Karol urlava, piangeva di gioia e picchiava i piedi per terra, dentro una pozzanghera. Già qualcuno si era avvicinato e la tranquillizzava.

“Sono io, mamma…ci sono…calmati, sto bene….”

***

Elisabeth, la mamma di Judith, era in auto, diretta per lavoro al Passo di Resia. Sentì la notizia alla radio. Fermò l’auto sul ciglio della strada. Di fronte a lei, a qualche chilometro, il passo. Alla sua sinistra il lago di Resia, con il campanile del vecchio paese che affiorava dall’acqua, immagine di calamità e di attrazione turistica.

Chiamò al cellulare la figlia. Il telefono si limitava a suonare. Cominciò a piangere. Spense la radio e con calma scese dall’auto. Con una ventata di rabbia feroce richiuse la portiera. Attraversò la strada e si affacciò sul lago.
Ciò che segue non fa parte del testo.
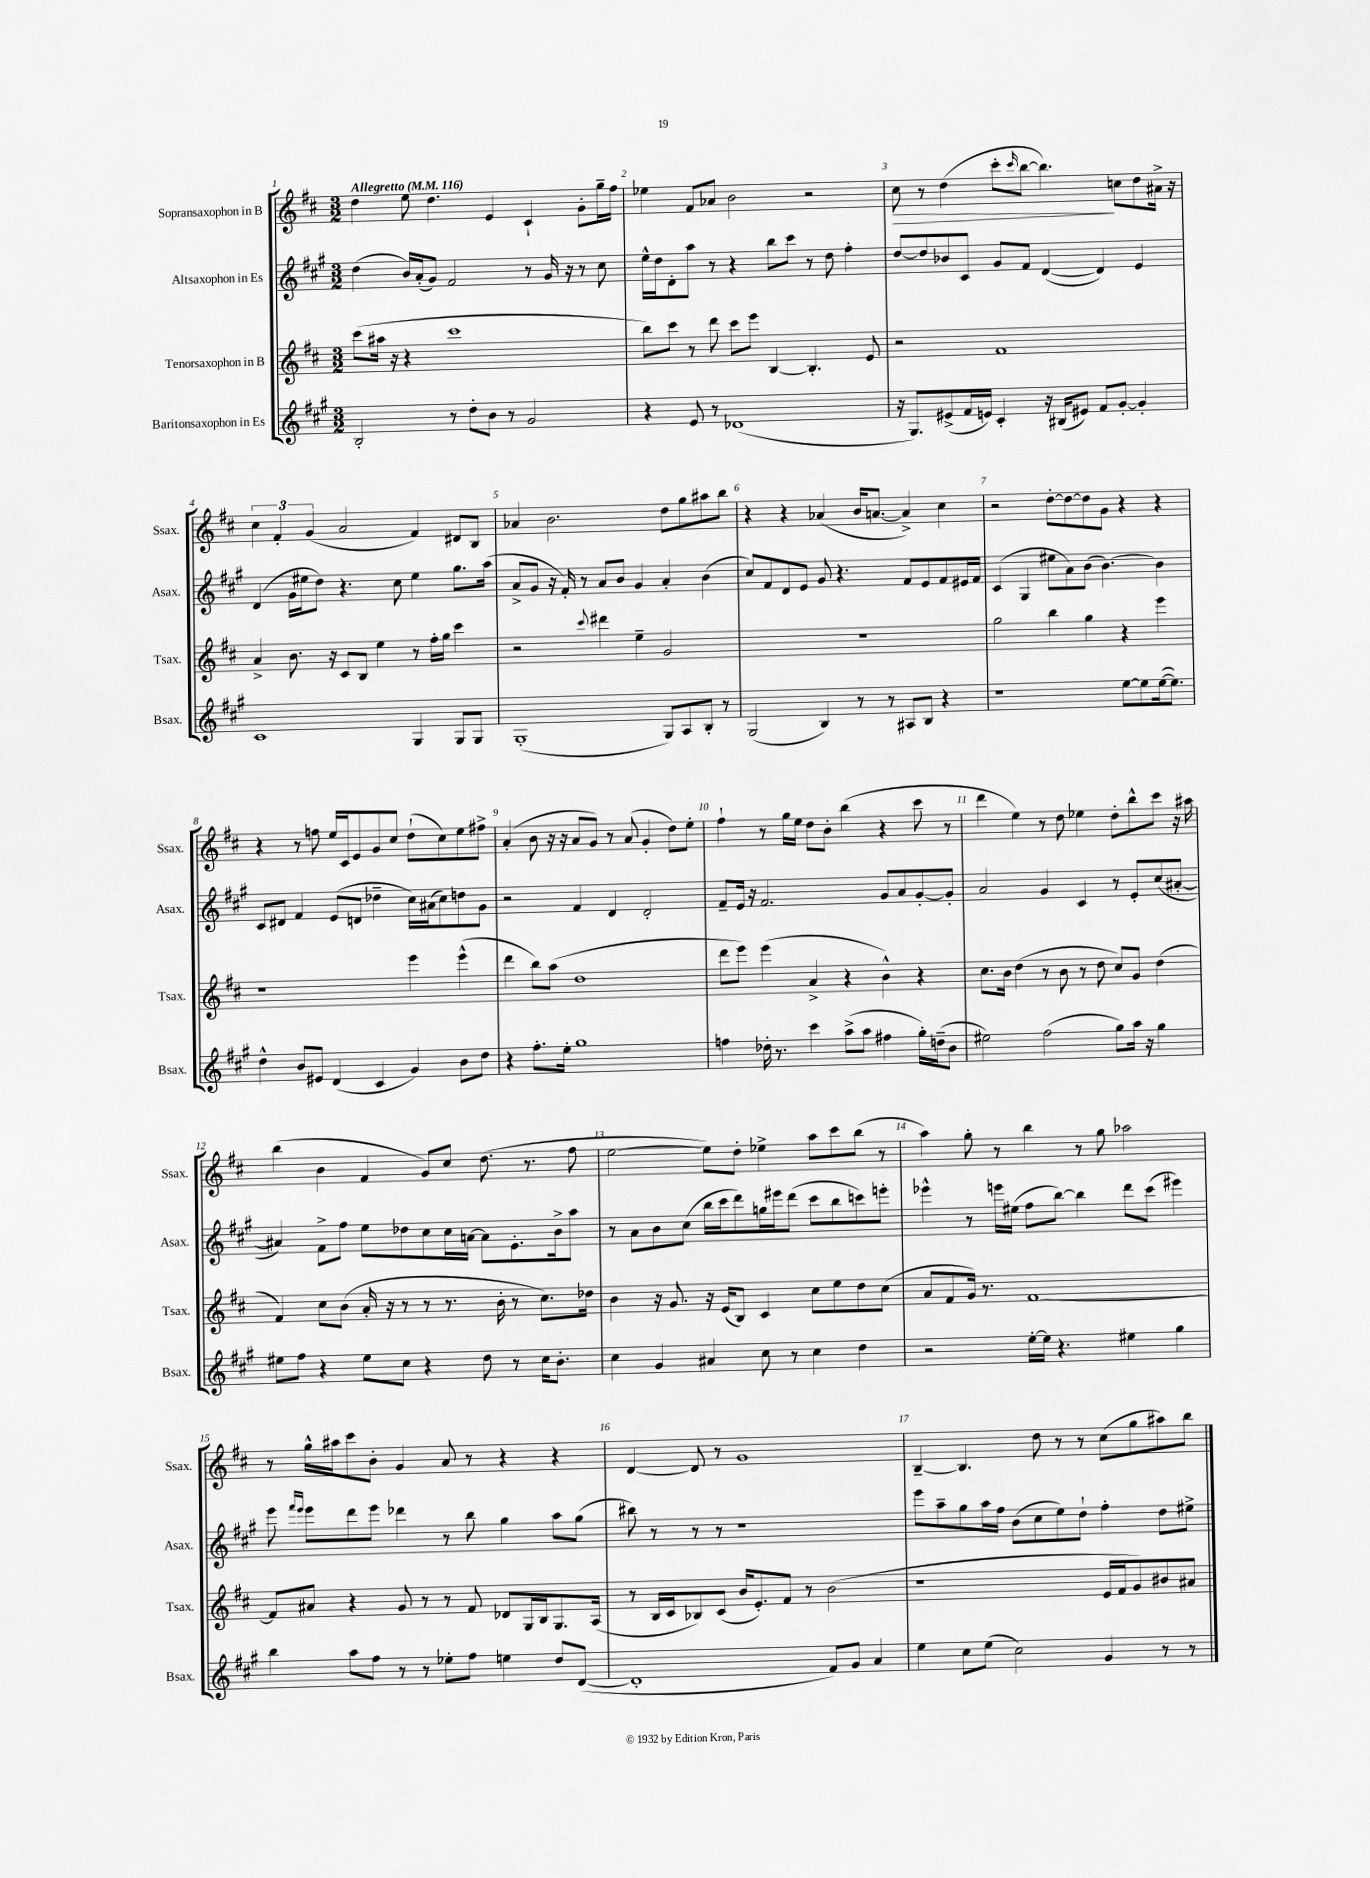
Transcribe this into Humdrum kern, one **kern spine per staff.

**kern	**kern	**kern	**kern
*staff4	*staff3	*staff2	*staff1
*clefG2	*clefG2	*clefG2	*clefG2
*k[f#c#g#]	*k[f#c#]	*k[f#c#g#]	*k[f#c#]
*M3/2	*M3/2	*M3/2	*M3/2
*MM116	*MM116	*MM116	*MM116
2B'/	(8ccc#\L	(4dd\	4dd\
.	16aa#\Jk	.	.
.	16r	.	.
.	4r	16b/LL)	8ee\
.	.	(16a'/J	.
.	.	8g#/J)	4.dd\
8r	1ccc#	2f#/	.
8dd'\L	.	.	.
8b\J	.	.	4e/
8r	.	.	.
2g#/	.	8r	4c#`/
.	.	16g#/	.
.	.	16r	.
.	.	8r	8g'\L
.	.	8cc#\	16gg~\L
.	.	.	16ff#\JJ
=	=	=	=
4r	8bb\L)	16ee^^\LL	4ee-\
.	.	16dd\J	.
.	8ccc#\J	8d'\	.
8e/	8r	8aa\J	8f#/L
8r	8ddd\	8r	8a-/J
(1d-	8ccc#\L	4r	2b\
.	8eee\J	.	.
.	[4B/	8bb\L	.
.	.	8ccc#\J	.
.	4.B'/]	8r	2r
.	.	8dd\	.
.	.	4ff#'\	.
.	8e/	.	.
=	=	=	=
16r	2r	[8dd/L	8cc#\
8.G#/L)	.	.	.
.	.	8dd/]	8r
(8e#^/	.	8b-/	(4dd\
16f#/L	.	8c#/J	.
16e/JJ)	.	.	.
4c#'/	1f#	8g#/L	8ccc#'\L
.	.	.	16qqccc#/
.	.	8f#/J	[8bb\J
16r	.	([4d/	4.bb\])
(16B#/LK	.	.	.
8e#/J)	.	.	.
8f#/L	.	4d/])	.
[8g#'/J	.	.	8cc\L
4g#'/]	.	4e/	8dd\
.	.	.	16a#^\Jk
.	.	.	16r
=	=	=	=
1c#	4a^/	(4d/	6cc#\
.	.	.	6f#'/
.	8.b\	16g#\LL	.
.	.	16ee#\J	.
.	.	.	(6g/
.	.	8dd\J)	.
.	16r	.	.
.	8c#/L	4.r	2a/
.	8B/J	.	.
.	4ee\	.	.
.	.	8cc#\	.
4G#/	8r	4ee#\	4f#/)
.	16ff#'\LL	.	.
.	16gg\JJ	.	.
8G#/L	4ccc#\	8.gg#\L	8d#/L
8G#/J	.	.	8B/J
.	.	(16aa\Jk	.
=	=	=	=
(1G#'	2r	8a^/L	4a-/
.	.	8g#/J	.
.	.	16r	2.b\
.	.	16f#'/)	.
.	.	8r	.
.	8qqccc#/	.	.
.	4ddd#\	8a/L	.
.	.	8b/J	.
.	4ee~\	4g#/	.
8G#/L)	2g/	4a'/	8dd\L
8A/	.	.	8gg\
8B'/J	.	(4b\	8aa#\
8r	.	.	8bb\J
=	=	=	=
(2G#/	1.r	8cc#/L)	4r
.	.	8f#/	.
.	.	8d/	4r
.	.	8e/J	.
4B/)	.	8g#/	(4a-/
.	.	4.r	.
8r	.	.	16b/LK
.	.	.	[8.a/J
8r	.	.	.
8A#/L	.	8f#/L	4a^/])
8B/J	.	8e/	.
4r	.	8f#/	4cc#\
.	.	16e#/L	.
.	.	16f#/JJ	.
=	=	=	=
1r	2gg\	(4c#/	2r
.	.	4G#/	.
.	4bb\	8ee#\L	[8dd'\L
.	.	8a\)	8dd\_
.	4gg\	(8b\J	8dd\]
.	.	[4.b\)	8g\J
[8ee\L	4r	.	4r
8ee\]	.	.	.
([16ee\k	4eee\	4b\]	4r
8.ee\]J)	.	.	.
=	=	=	=
4dd^^\	1r	8c#/L	4r
.	.	8d#/J	.
8b/L	.	4f#/	8r
8e#/J	.	.	8ff\
(4d/	.	(8e/L	16ee/LL
.	.	.	16c#/J
.	.	8d/J	8e/
4c#/	.	4dd-~\	8g/
.	.	.	8cc#/J
4g#/)	4eee\	16cc#\LL)	(8dd`\L
.	.	(16a#\J	.
.	.	8cc#\)	8cc#\)
8b\L	(4eee^^\	8dd\	8ee\
8dd\J	.	8g#\J	8ff#^\J
=	=	=	=
4r	4ddd\	2r	(4a'/
8.ff#'\L	8bb\L)	.	8b\
.	(8aa\J	.	16r
16ee'\Jk	.	.	16r
1gg#	1dd	4f#/	8a/L
.	.	.	8g/J)
.	.	4d/	8r
.	.	.	(8a/
.	.	2d'/	4g'/
.	.	.	8dd\L)
.	.	.	8ee'\J
=	=	=	=
4ff\	8ddd\L	8f#~/L	4ff#`\
.	8eee\J)	16e/Jk	.
.	.	16r	.
16dd-'\	(4eee\	2.f#/	8r
8.r	.	.	.
.	.	.	16gg\LL
.	.	.	16ee\JJ
4ccc#\	4a^/	.	8dd\L
.	.	.	8b'\J
(8aa^\L	4r	.	(4bb\
8aa\J	.	.	.
4ff#\	4b^^\)	8g#/L	4r
.	.	8a/	.
16gg#'\LL)	4r	[8g#'/	8ccc#\
(16dd~\J	.	.	.
8b\J	.	8g#'/]J	8r
=	=	=	=
2ee#\)	8.cc#\L	2a/	4ddd\
.	16b\Jk	.	.
.	(4dd\	.	4ee\)
(2ff#\	8r	4g#/	8r
.	8b\	.	8dd\
.	8r	4c#/	4ee-\
.	8dd\	.	.
8gg#\L)	8cc#/L)	8r	8dd'\L
16aa\Jk	8g/J	8e'/L	8bb^^\
16r	.	.	.
4gg#\	(4dd\	(8cc#/	8ccc#\J
.	.	[8a#'/J	16r
.	.	.	16aa#\
=	=	=	=
8ee#\L	4f#/)	4a#/])	(4bb\
8ff#\J	.	.	.
4r	8cc#\L	8f#^\L	4b\
.	(8b\J	8ff#\J	.
8ee#\L	16a'/	8ee\L	4f#/
.	16r	.	.
8cc#\J	8r	8dd-\	.
4r	8r	8cc#\	8g/L)
.	8.r	16cc#\L	8cc#/J
.	.	[16a\JJ	.
8dd\	.	8a\]L	(8.dd\
.	16b'\	.	.
8r	8r	8.e'\	.
.	.	.	8.r
16cc#\LK	8.cc#\L)	.	.
8.b'\J	.	16b^\k	.
.	.	8aa\J	8ff#\
.	16dd-\Jk	.	.
=	=	=	=
4cc#\	4b\	8r	[2ee\
.	.	8a\L	.
4g#/	16r	8b\	.
.	8.g/	.	.
.	.	(8cc#\J	.
4a#/	16r	16bb\LL	8ee\]L)
.	(16e/LK	16ccc#\J	.
.	8B/J)	8ddd\)	8dd'\J
8cc#\	4c#/	16gg\L	4ee-^\
.	.	16eee#\J	.
8r	.	(8ddd\J	.
4cc#\	8cc#\L	8ccc#\L	8aa\L
.	8ee\	8bb\	8ccc#\
4dd\	8dd\	8ccc\)	(8bb\J
.	(8cc#\J	8eee'\J	8r
=	=	=	=
2r	8a/L	4eee-^^\	4aa\)
.	8f#/	.	.
.	16g/Jk)	8r	8gg'\
.	8.r	.	.
.	.	16eee\LL	8r
.	.	(16ee#\JJ	.
[16ee'\LL	[1f#	8ff#\L	4bb\
16ee\]JJ	.	.	.
4.r	.	[8bb\J)	.
.	.	4bb\]	8r
.	.	.	8gg\
4ee#\	.	8ddd\L	2aa-\
.	.	(8ccc#\J	.
4gg#\	.	4eee#\)	.
=	=	=	=
4bb\	8f#/]L	8eee\	8r
.	.	16qqfff#/LL	.
.	.	16qqeee/JJ	.
.	8a#/J	8eee\L	16gg^^\LL
.	.	.	16aa#\J
8aa\L	4r	8ddd\	8ccc#\
8ff#\J	.	8eee\J	8b'\J
8r	8g/	4ddd-\	4g/
8r	8r	.	.
8ee-'\L	8r	8r	8a/
8ff#\J	8f#/	8bb\	8r
4ee\	8d-/L	4gg#\	4r
.	16G/L	.	.
.	16B/J	.	.
8dd/L	8.G/	8aa\L	4r
([8d/J	.	(8gg#\J	.
.	(16A/Jk	.	.
=	=	=	=
1d']	8r	8bb#\)	[4d/
.	16B/LL	8r	.
.	16c#/J	.	.
.	8B-/)	8r	8d/]
.	(8c#/J	8r	8r
.	16b/LK	1r	1g
.	8.e'/)	.	.
.	8f#/J	.	.
.	8r	.	.
8f#/L)	(2b\	.	.
8g#/J	.	.	.
4a/	.	.	.
=	=	=	=
4ee\	1r	8eee\L	[4B~/
.	.	8aa~\	.
8cc#\L	.	8gg#\	4.B/]
(8ee\J	.	16aa\L	.
.	.	16ff#\JJ	.
2cc#\)	.	(8b\L	.
.	.	8cc#\	8dd\
.	.	8ee\)	8r
.	.	8dd`\J	8r
4g#/	16e/LL	4ff#'\	(8cc#\L
.	16f#/J	.	.
.	8g/)	.	8gg\
8r	8b#/	8dd\L	8aa#\)
8r	8a#/J	8ee#^\J	8bb\J
==	==	==	==
*-	*-	*-	*-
Chiamò di nuovo la figlia, seduta sul guard-rail. Occupato? Dava occupato? Sì, mio Dio, è occupato, sta parlando, è viva. Attese e la pioggia, ora, non la sentiva nemmeno. L’ansia le rubava il respiro, il cuore a mille, le mani gelate. Faticò a schiacciare il solo tasto che le serviva per mettersi in contatto con lei. Solo la mitragliata dei tututututu…Provò, riprovò…ancora silenzio.

Si mise seduta nel fango, la schiena appoggiata al guard-rail. Passavano le auto alla svelta, solo una rallentò e ripartì senza il coraggio di fermarsi, di scendere, di chiedere. Ma Elisabeth aveva solo bisogno di sua figlia.

Il dolore la annichiliva. E pensare che Judith non era certo la ragazza che rispondeva alle chiamate dei genitori. Ma sua madre, disperata, la vedeva già morta. Eppure continuò Elisabeth a schiacciare quel tasto, a ripassare la vita di Judith, la loro vita insieme: il bene e il male, il bello e il brutto, gli abbracci, i baci, l’odio e i litigi. Sarebbe stato tutto nuovo ora, incredibilmente affascinante. Bastava un cenno di voce dentro quel cellulare.

Se la strinse addosso con il pensiero. Chiuse gli occhi e baciò quel fantasma. Poi provò ancora e ancora e ancora a chiamarla, più a sud, dove l’Adige alza la voce e pretende di essere fiume.